__Activity__:
Word for word, transcribe the material below from its first line to the line with "Document page, 2576x1288 pixels.", both included.

= Beginning of Section =

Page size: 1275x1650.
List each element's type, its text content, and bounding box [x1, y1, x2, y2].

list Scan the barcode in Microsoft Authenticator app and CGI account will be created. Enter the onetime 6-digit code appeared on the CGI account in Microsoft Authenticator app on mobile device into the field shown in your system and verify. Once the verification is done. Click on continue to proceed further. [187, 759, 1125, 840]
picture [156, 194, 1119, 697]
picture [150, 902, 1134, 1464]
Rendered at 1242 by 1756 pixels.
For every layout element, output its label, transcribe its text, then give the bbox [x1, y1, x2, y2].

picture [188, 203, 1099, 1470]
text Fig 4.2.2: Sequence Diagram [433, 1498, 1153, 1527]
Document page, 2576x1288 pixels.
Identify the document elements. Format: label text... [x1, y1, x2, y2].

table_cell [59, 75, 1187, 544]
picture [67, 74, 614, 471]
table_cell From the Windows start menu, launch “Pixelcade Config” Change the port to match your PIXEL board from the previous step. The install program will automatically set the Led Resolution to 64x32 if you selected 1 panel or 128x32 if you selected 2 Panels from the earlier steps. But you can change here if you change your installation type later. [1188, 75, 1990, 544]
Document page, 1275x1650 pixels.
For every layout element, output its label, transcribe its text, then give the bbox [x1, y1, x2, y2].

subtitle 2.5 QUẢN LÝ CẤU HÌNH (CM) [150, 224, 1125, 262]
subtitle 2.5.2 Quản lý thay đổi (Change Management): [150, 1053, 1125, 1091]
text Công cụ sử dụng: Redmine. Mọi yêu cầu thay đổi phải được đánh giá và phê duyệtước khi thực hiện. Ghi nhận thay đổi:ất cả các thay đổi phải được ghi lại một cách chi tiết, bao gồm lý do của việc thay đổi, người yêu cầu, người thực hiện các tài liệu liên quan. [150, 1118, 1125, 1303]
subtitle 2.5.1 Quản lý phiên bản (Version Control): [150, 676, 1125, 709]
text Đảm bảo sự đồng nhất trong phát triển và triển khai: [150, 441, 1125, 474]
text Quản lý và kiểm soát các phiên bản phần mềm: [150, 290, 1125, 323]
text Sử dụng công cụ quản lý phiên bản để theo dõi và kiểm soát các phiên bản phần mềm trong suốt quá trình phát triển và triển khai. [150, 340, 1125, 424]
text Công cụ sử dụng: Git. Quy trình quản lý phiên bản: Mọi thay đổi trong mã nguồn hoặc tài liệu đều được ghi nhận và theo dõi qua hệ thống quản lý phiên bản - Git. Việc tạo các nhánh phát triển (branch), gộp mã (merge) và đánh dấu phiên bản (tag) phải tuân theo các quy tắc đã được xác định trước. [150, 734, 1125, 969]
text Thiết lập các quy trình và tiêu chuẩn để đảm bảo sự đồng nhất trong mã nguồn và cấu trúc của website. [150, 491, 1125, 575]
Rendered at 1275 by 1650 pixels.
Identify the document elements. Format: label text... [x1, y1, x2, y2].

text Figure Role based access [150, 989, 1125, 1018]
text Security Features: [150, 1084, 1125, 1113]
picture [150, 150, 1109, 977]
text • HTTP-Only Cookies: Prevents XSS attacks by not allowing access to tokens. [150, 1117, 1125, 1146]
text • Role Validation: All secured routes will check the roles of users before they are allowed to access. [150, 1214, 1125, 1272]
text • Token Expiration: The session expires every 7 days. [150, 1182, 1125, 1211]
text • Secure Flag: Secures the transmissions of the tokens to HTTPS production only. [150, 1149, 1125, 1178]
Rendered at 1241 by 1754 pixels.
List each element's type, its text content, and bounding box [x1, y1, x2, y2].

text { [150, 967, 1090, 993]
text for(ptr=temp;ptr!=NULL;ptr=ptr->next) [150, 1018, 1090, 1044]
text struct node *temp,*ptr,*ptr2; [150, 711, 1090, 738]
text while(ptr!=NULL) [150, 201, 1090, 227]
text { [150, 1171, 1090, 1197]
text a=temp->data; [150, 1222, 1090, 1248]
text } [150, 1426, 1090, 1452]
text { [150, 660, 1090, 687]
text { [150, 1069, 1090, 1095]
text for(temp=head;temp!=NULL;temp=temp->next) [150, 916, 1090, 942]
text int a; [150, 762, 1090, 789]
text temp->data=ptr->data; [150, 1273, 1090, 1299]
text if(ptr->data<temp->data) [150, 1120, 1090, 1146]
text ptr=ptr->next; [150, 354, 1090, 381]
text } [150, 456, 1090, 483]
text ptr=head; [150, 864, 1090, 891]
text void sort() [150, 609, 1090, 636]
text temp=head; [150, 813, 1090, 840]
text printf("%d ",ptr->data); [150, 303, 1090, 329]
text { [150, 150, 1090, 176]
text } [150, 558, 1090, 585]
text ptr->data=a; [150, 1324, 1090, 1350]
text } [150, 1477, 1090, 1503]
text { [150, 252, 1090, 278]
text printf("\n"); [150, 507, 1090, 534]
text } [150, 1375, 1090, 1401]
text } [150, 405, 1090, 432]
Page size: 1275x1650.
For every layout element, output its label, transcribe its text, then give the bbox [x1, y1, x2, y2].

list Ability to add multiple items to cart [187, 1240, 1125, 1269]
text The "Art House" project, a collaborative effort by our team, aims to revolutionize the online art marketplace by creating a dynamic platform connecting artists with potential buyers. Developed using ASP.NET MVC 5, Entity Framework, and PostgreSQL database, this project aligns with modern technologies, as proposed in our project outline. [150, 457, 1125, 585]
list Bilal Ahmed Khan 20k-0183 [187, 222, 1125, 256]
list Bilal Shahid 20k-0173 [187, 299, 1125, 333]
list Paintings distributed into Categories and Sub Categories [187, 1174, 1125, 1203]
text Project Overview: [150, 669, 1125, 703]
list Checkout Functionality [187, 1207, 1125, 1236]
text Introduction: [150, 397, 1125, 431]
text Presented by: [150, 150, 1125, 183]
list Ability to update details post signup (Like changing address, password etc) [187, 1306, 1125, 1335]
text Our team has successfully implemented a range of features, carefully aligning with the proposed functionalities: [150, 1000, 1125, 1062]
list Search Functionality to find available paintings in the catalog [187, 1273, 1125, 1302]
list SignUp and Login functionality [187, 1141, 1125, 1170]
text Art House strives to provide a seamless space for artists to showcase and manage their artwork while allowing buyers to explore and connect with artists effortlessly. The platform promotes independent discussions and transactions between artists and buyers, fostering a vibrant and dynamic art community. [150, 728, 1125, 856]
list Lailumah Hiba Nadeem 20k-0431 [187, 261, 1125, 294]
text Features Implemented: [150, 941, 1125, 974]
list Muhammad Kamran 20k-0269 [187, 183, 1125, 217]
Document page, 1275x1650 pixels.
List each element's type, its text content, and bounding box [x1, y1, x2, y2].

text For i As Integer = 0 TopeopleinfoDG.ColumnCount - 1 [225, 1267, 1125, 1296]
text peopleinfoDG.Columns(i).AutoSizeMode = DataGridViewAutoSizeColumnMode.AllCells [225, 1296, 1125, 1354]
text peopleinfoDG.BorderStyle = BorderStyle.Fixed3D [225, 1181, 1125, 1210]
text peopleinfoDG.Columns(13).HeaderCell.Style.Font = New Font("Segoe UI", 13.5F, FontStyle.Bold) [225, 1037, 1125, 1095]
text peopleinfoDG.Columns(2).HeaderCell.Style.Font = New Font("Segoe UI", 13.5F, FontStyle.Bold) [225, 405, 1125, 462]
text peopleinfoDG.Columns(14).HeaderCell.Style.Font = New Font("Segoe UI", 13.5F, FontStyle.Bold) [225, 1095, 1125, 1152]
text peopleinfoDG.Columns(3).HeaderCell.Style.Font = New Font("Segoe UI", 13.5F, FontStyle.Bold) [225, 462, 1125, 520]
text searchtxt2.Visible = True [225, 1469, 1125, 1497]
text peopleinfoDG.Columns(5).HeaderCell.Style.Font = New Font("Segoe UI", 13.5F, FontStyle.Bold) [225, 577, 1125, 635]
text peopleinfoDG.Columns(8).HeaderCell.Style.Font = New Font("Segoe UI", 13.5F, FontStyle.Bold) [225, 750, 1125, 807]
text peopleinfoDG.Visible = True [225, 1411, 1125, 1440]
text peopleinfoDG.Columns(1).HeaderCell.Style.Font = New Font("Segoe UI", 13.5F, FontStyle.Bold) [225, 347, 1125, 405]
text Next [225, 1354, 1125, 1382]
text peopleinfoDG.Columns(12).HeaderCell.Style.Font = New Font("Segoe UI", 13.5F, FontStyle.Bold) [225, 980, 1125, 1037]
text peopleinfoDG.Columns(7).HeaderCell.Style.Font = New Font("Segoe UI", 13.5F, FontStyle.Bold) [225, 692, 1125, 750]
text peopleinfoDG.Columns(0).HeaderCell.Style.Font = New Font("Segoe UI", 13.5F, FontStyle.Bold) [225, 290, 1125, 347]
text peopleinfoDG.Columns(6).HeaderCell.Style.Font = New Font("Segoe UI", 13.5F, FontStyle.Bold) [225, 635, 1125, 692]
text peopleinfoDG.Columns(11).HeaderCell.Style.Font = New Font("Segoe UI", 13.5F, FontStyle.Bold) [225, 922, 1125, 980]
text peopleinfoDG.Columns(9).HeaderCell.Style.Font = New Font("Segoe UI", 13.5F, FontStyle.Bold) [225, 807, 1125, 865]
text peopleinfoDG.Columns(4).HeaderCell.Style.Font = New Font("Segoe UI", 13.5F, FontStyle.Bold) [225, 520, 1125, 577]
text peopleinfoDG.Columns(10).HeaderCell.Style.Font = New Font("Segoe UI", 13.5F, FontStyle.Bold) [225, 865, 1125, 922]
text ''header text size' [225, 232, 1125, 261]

= End of Section =

__Solution for this exercise__:
Page size: 1275x1650.
List each element's type, its text content, and bounding box [x1, y1, x2, y2].

list Scan the barcode in Microsoft Authenticator app and CGI account will be created. Enter the onetime 6-digit code appeared on the CGI account in Microsoft Authenticator app on mobile device into the field shown in your system and verify. Once the verification is done. Click on continue to proceed further. [187, 759, 1125, 840]
picture [156, 194, 1119, 697]
picture [150, 902, 1134, 1464]
Rendered at 1242 by 1756 pixels.
For every layout element, output its label, transcribe its text, then give the bbox [x1, y1, x2, y2].

picture [188, 203, 1099, 1470]
text Fig 4.2.2: Sequence Diagram [433, 1498, 1153, 1527]
Document page, 2576x1288 pixels.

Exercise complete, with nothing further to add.